The suspect, identified as 23-year-old Salman Muflihi, is accused of stabbing the victim in the torso as the two passed each other in an alley near Baxter and Worth streets at 6:20 p.m.
Muflihi reportedly turned himself in shortly after the alleged ambush, telling a security guard outside the Manhattan District Attorney's building: "I just stabbed someone. Where are the police at?"
He later said that he stabbed the 36-year-old man because he didn't like the way he looked at him, WABC 7 reported.
The incident comes amid a string of violent attacks on Asian American New Yorkers that have concerned communities and public officials.
While police initially said that Thursday's stabbing was not a hate crime, the charges were upgraded on Friday afternoon to include hate crime attempted murder and hate crime assault, according to an NYPD spokesperson.

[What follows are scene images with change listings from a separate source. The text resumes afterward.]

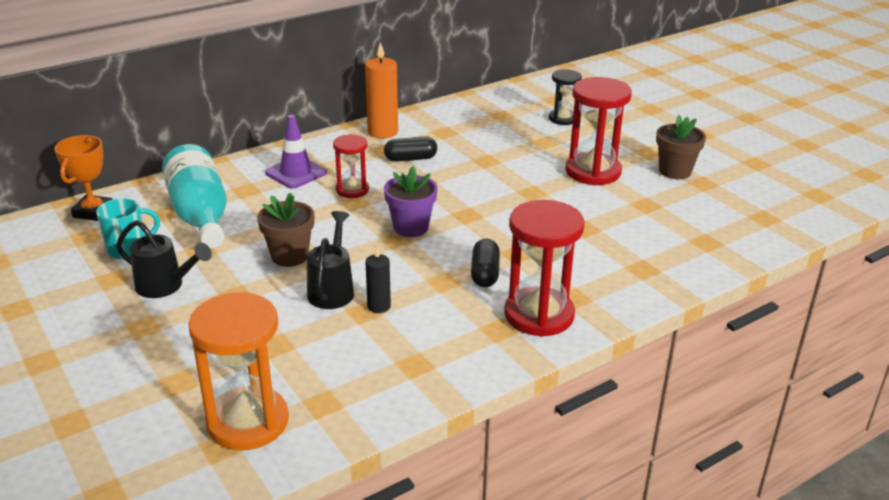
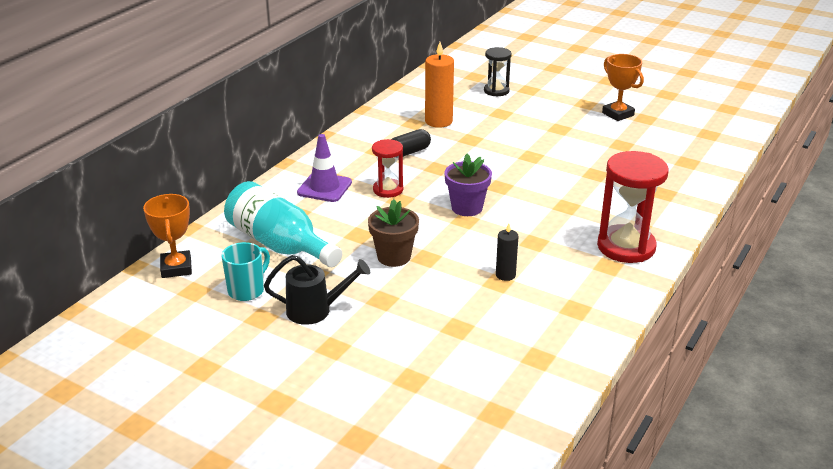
camera: 25 degrees left, 0 degrees up
orange hourglass [188,292,289,450] -> none
black watering can [307,211,354,309] -> none
orange candle [365,42,398,139] -> orange candle moved to [425,42,454,128]
black capsule [471,239,500,287] -> none
red hourglass [566,77,632,186] -> none
brown flower pot [656,115,706,179] -> orange trophy [602,54,644,121]

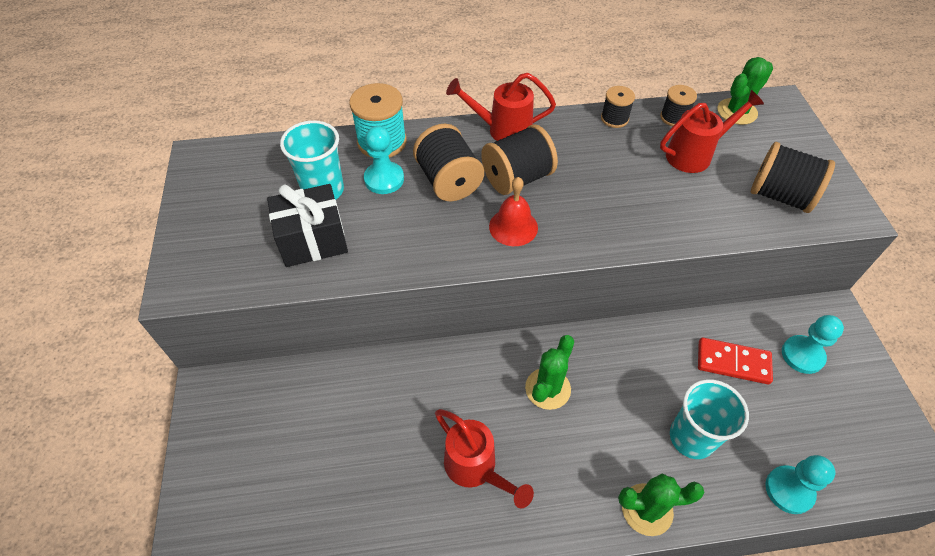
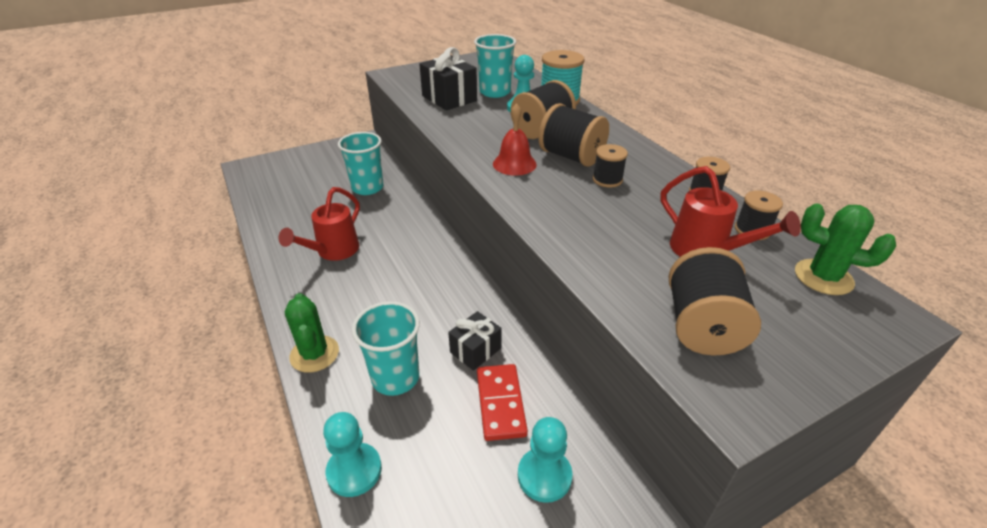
camera: 70 degrees right, 15 degrees down
red watering can [446,73,556,141] -> none
green cactus [525,335,574,410] -> none
none -> turquoise cup [338,132,383,195]
none -> black gift [448,311,502,371]
none -> black spool [593,144,628,188]

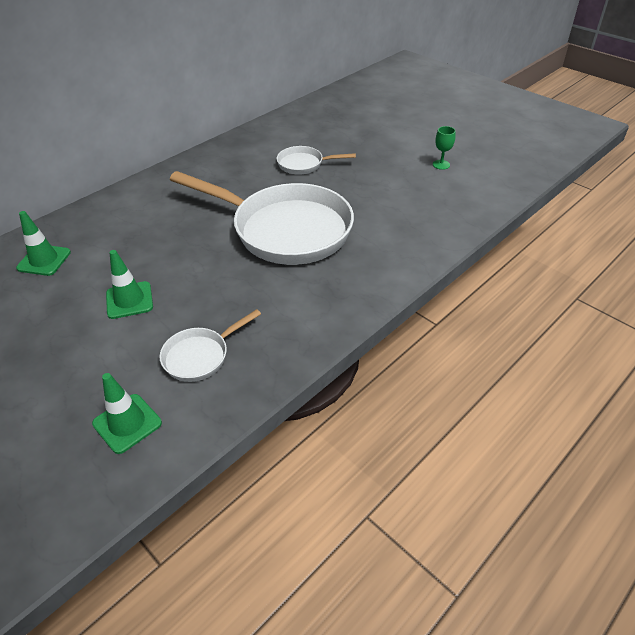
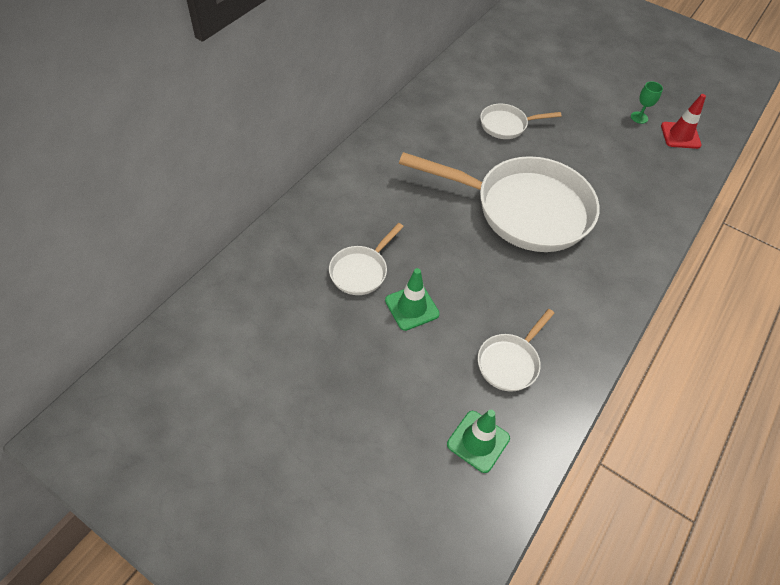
camera: 15 degrees left, 10 degrees up
green traffic cone [16,211,71,276] -> none
none -> white pan [329,223,404,295]
none -> red traffic cone [661,94,706,149]

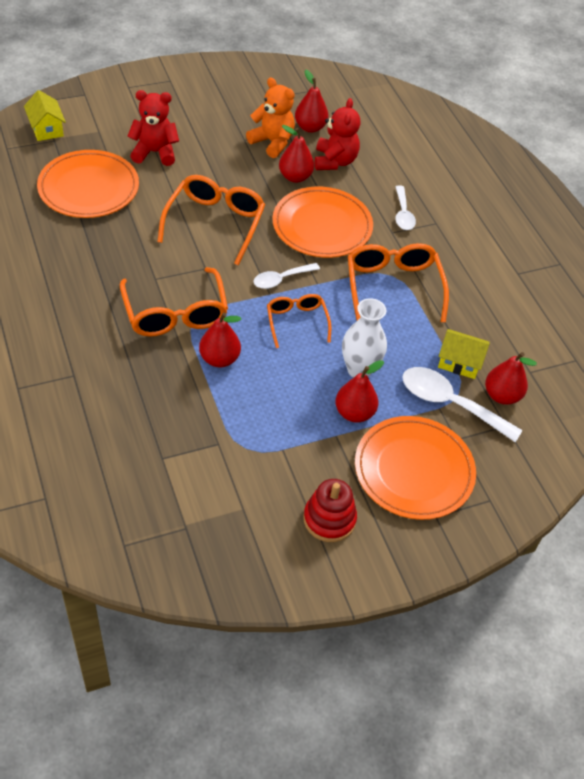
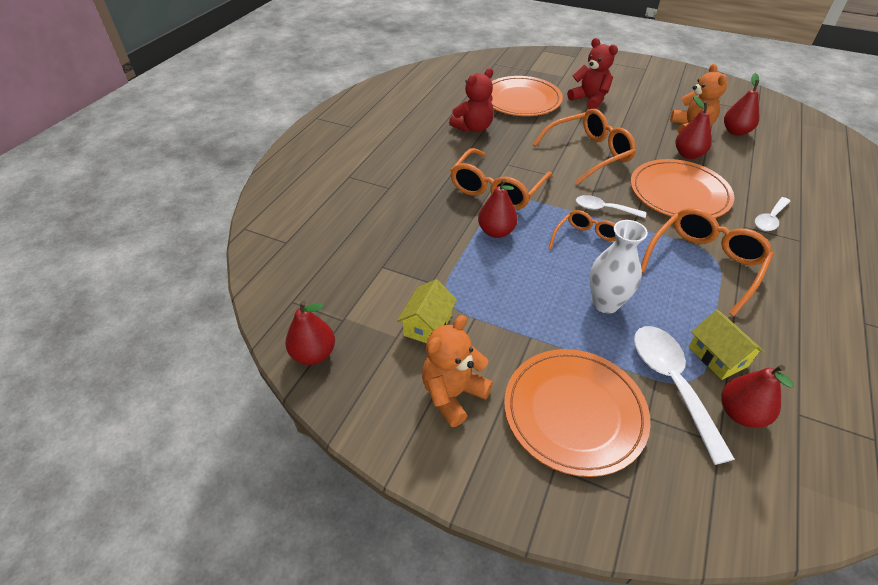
camera: 50 degrees right, 5 degrees down
yellow house [24,90,66,141] -> yellow house moved to [397,279,457,343]
red stacking toy [303,479,357,542] -> orange teddy bear [422,315,493,427]
red teddy bear [315,98,360,170] -> red teddy bear moved to [449,68,494,132]
red pear [335,360,384,423] -> red pear moved to [286,301,335,365]

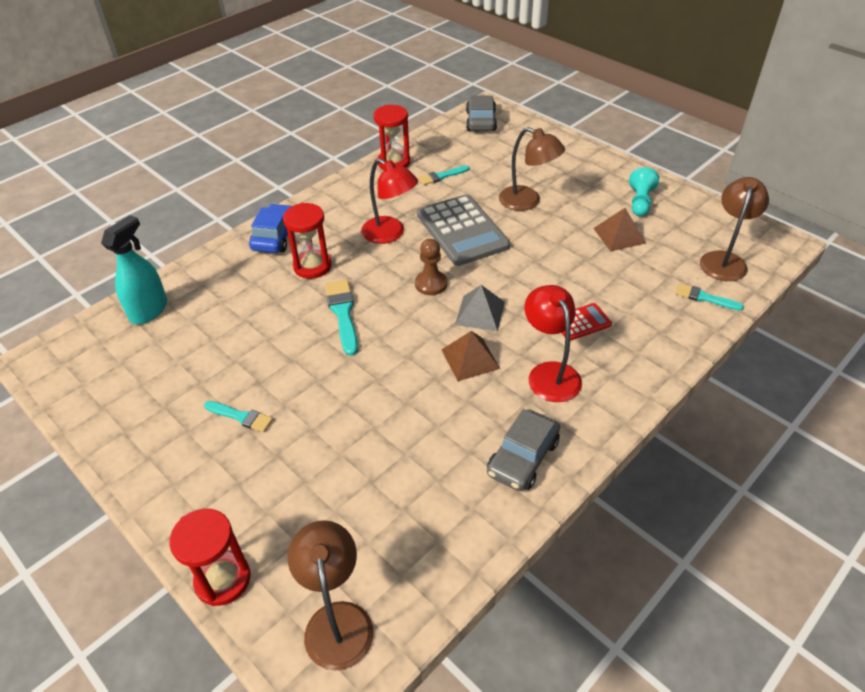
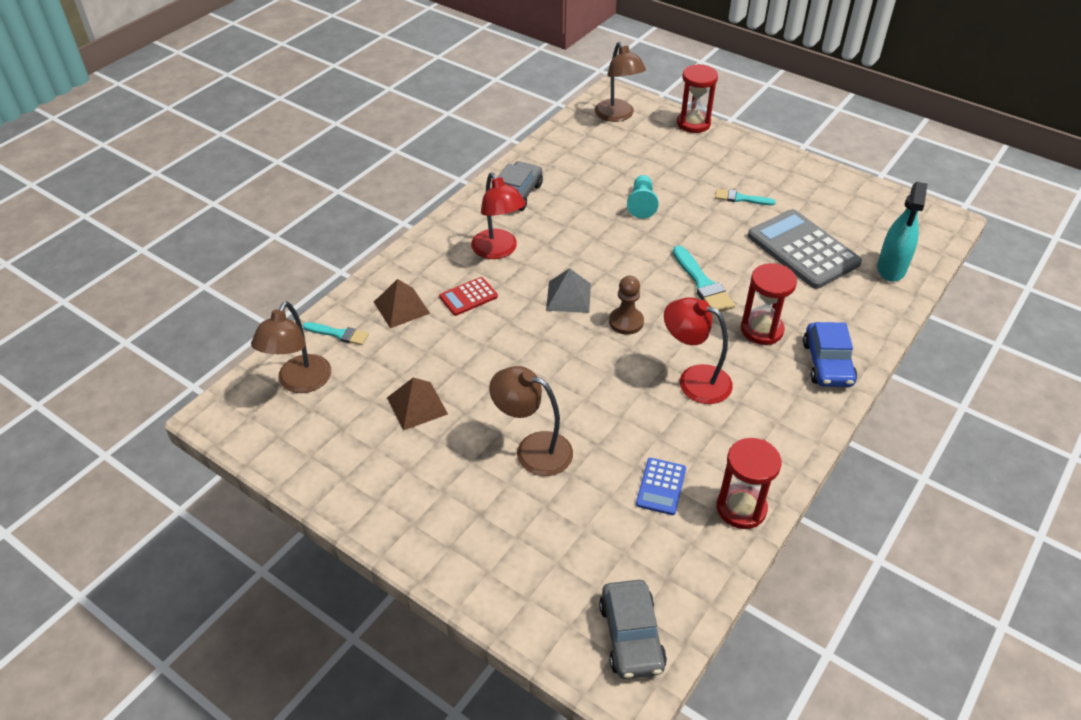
camera: 170 degrees right, 0 degrees up
grey calculator [417,194,510,266] -> grey calculator moved to [748,209,862,289]
turquoise brush [418,165,470,185] -> blue calculator [636,458,686,515]
brown pyramid [441,331,500,381] -> brown pyramid moved to [374,279,430,328]
turquoise pawn [629,167,659,216] -> turquoise pawn moved to [627,175,658,219]

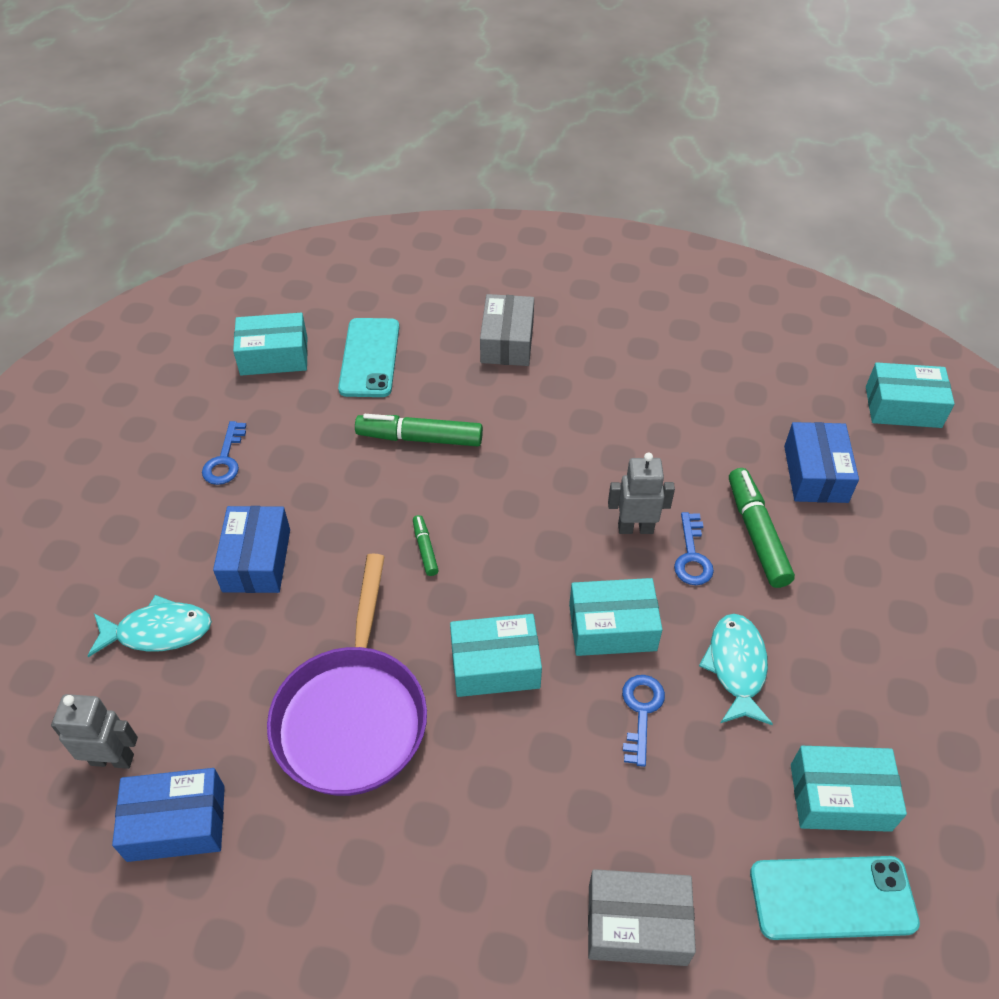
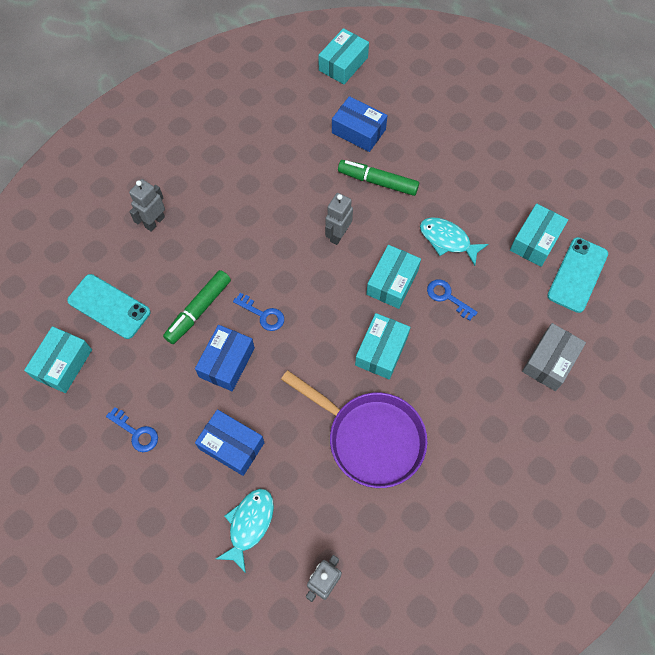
camera: 60 degrees left, 15 degrees up
blue box [112,768,225,862] -> blue box moved to [195,325,255,391]
green marker [413,515,439,576] -> none
grey box [480,294,534,366] -> grey robot [129,179,165,232]
blue key [674,512,714,585] -> blue key moved to [233,293,284,331]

Assembly Member Yuh-Line Niou told Gothamist that the upgrade came as a result of Muflihi's prior convictions, which included an attack on an Asian American man last month. The victim, whose name has not been released, remains in critical condition, and is currently sedated and unable to speak, according to Niou. He is expected to survive.
"The community is feeling hurt, fear and anger," Niou said. "A lot of my constituents are feeling all three of these emotions at once."
Earlier this week, Mayor Bill de Blasio announced that the NYPD's Asian Hate Crime Task Force would be stepping up its investigations into anti-Asian bias incidents, following viral footage of a daylight attack on an Asian woman in the Flushing section of Queens.
A recent report from the Asian American Bar Association of New York (AABANY) found that hate incidents directed at East Asian has "skyrocketed" in the last year — in part due to racism stemming from COVID-19.
On Wednesday, Jason Wang, the CEO of Xi'an Famous Foods, told the Times that at least two of his workers have been punched while commuting to and from work since the pandemic began. The unrelated assaults prompted him to begin closing locations earlier so employees can get home safely, he said.
There were 30 reported anti-Asian hate crime and bias incidents last year, up from just 1 in 2019, according to city data. There were more than 200 bias incidents — which included hostile expressions that may not be criminal — against Asian Americans between February to December of last year, compared to 30 in the previous year.
Members of the community say that the true number of attacks is much higher, noting that many incidents are never reported, and few are classified as hate crimes.
"There was a lot of erasure of the hate crimes that were happening in the last year," Niou added. "Many folks in our community still don’t feel safe reporting and we have to do better to make resources accessible. We have a lot of work to do."